Casco Bay High School (CBHS), in Portland, Maine, is an Expeditionary Learning School where educational practices are guided by core educational principles. The school’s Family Grading Guide provides this relevant excerpt:  

Principle: Learning cannot be averaged: students need time to practice and learn from mistakes.
Practice: We determine trimester grades based on trends and take more recent performance into account.

This guidance enables CBHS teachers to give students clear feedback based on shared outcomes so that the students can acquire proficiency even after failure.

In Michigan*, a highly effective district with a robust International Baccalaureate program in middle and high school grades has worked to craft a district-wide approach to providing opportunities for practice. Their published guide to district best practices asserts, “Students will be well-informed (i.e. feedback, knowing the standard, self-assessing their learning, etc.) prior to receiving a summative grade.” Teachers are expected to assign “meaningful formative assessments (at-home or in-class practice that is not factored in the course grade) with timely feedback as practice for mastery of skill without penalty.”

In all of these systems, there is a commitment to separating preparation and practice from performing or demonstrating for a grade.
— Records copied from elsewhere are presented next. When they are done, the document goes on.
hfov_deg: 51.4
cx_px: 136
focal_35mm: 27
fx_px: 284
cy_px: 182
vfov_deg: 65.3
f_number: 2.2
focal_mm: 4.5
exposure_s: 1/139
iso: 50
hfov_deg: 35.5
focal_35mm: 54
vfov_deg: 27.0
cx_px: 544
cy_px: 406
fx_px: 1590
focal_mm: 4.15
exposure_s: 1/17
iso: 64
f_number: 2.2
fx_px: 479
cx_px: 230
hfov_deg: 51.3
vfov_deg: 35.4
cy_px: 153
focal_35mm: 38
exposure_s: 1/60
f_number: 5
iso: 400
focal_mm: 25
Students and teachers alike are able to identify what they are practicing for and what passing or exemplary work will look like.
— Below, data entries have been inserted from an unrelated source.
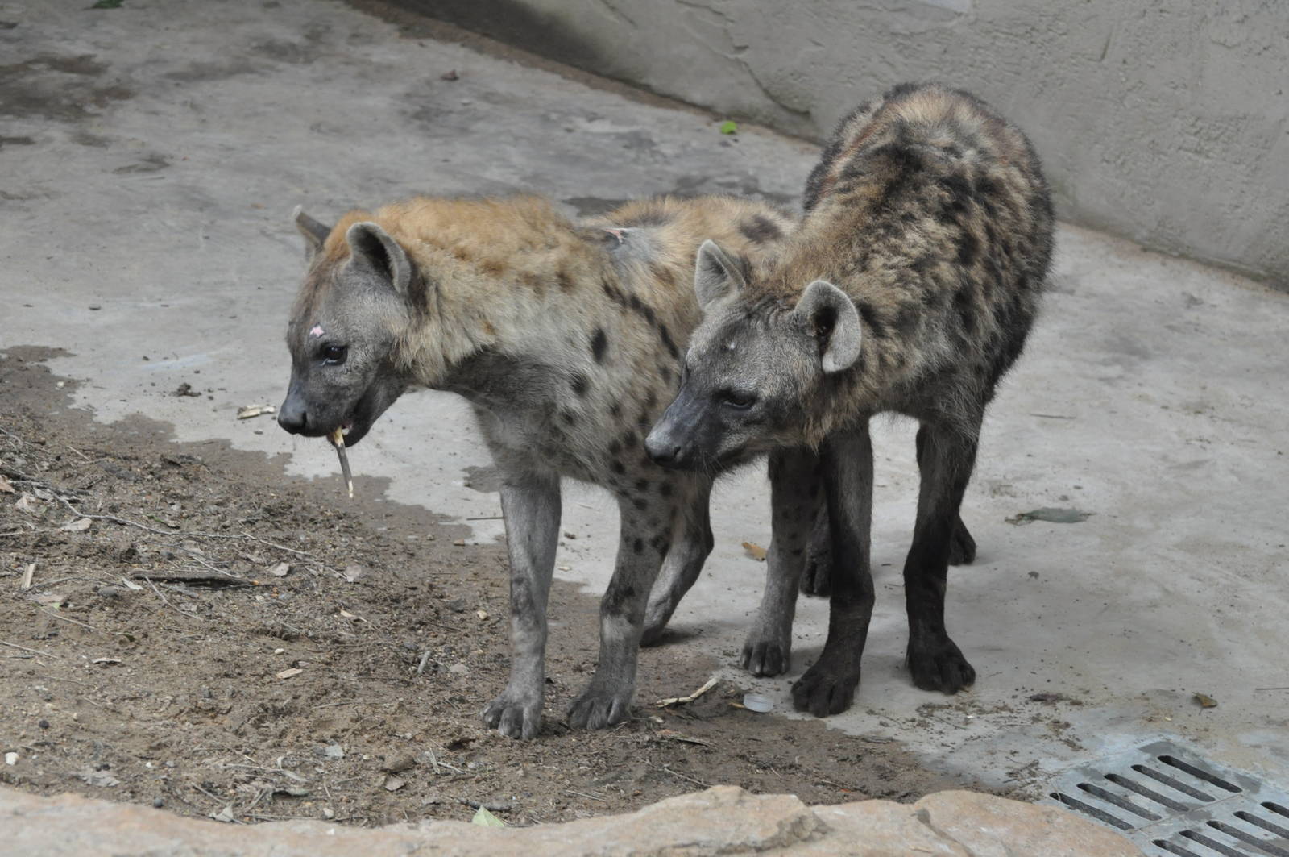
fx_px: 6223
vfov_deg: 7.9
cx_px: 644
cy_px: 428
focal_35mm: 174
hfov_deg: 11.8
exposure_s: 1/125
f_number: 4.8
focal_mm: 116
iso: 1250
*We are still waiting for final permissions to use this district’s name in the guide.

What We’ve Learned

Students have to be able to practice and not pay a penalty if there are imperfections in their practice work. Teachers must create ways for this to happen. Formative assessment informs learners about their progress without punishing them for partial knowledge. Formative assessment also informs the teacher about how each student is doing, how the class is doing as a whole, and whether any adjustment of instruction or re-teaching is needed. Getting feedback and practice routines right can reduce the need for multiple rounds of retakes and redos by ensuring that students are well prepared for summative assessments on their first attempt.

Although it is important to provide students with chances to practice without being penalized for errors, it is also important to track whether students are doing their practice either in the form of homework or classwork. This record of practice and effort may inform the work habits grade.

When peer-to-peer feedback and self-assessment become routine classroom norms, this shifts the responsibility for learning closer to the students.

Quotes from the Literature

“Feedback in an assessment for learning context occurs while there is still time to take action. It functions as a global positioning system, offering descriptive information about the work, product, or performance relative to the intended learning goals. It avoids marks or comments that judge the level of achievement or imply that the learning journey is over.” Chappuis and Chappuis, The Best Value in Formative Assessment, ASCD 2007.

“Learning and performing aren’t the same… When everything we ask a student to do comes with a judgment (grade, score, or mark), it diminishes a student’s capability to operate outside their comfort zone — instead, it breeds fear and anxiety.” What We’ve Gotten Wrong About the Fail Forward Movement, Adam Dyche, The Medium blog September 2018

“[T]eachers take time to guide students through practice activities. As they guide, teachers help make sure students attend to the proper issues and understand the rationale for their actions…..the teacher was not satisfied to hear students offer the correct answer. She wanted to hear students explain why each step made sense.” Johnson, J., Uline, C., and Perez, L. (2013). Teaching Practices from America’s Best Urban Schools: A Guide for School and Classroom Leaders (1st ed.) (p. 77). New York, NY: Routledge.

“Do not grade every piece of writing a student creates. In fact, research shows that the very act of placing a grade on a student’s work ends the learning.” Cheryl Mizerny, 6th Grade English teacher, Bloomfield, MI; author of The Accidental English Teacher blog.